Work task
Repeat the data exactly, so that every line matches the original.

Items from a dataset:
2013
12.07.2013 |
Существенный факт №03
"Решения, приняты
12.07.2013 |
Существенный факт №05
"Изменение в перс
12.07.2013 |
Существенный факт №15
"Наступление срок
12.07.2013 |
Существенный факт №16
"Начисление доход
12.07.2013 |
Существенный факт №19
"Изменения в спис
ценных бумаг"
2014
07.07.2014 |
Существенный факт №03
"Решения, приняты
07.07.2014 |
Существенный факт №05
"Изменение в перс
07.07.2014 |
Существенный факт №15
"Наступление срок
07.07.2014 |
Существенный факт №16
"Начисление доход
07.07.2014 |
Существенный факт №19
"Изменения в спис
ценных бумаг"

Solution
2013
12.07.2013 |
Существенный факт №03
"Решения, приняты
12.07.2013 |
Существенный факт №05
"Изменение в перс
12.07.2013 |
Существенный факт №15
"Наступление срок
12.07.2013 |
Существенный факт №16
"Начисление доход
12.07.2013 |
Существенный факт №19
"Изменения в спис
ценных бумаг"
2014
07.07.2014 |
Существенный факт №03
"Решения, приняты
07.07.2014 |
Существенный факт №05
"Изменение в перс
07.07.2014 |
Существенный факт №15
"Наступление срок
07.07.2014 |
Существенный факт №16
"Начисление доход
07.07.2014 |
Существенный факт №19
"Изменения в спис
ценных бумаг"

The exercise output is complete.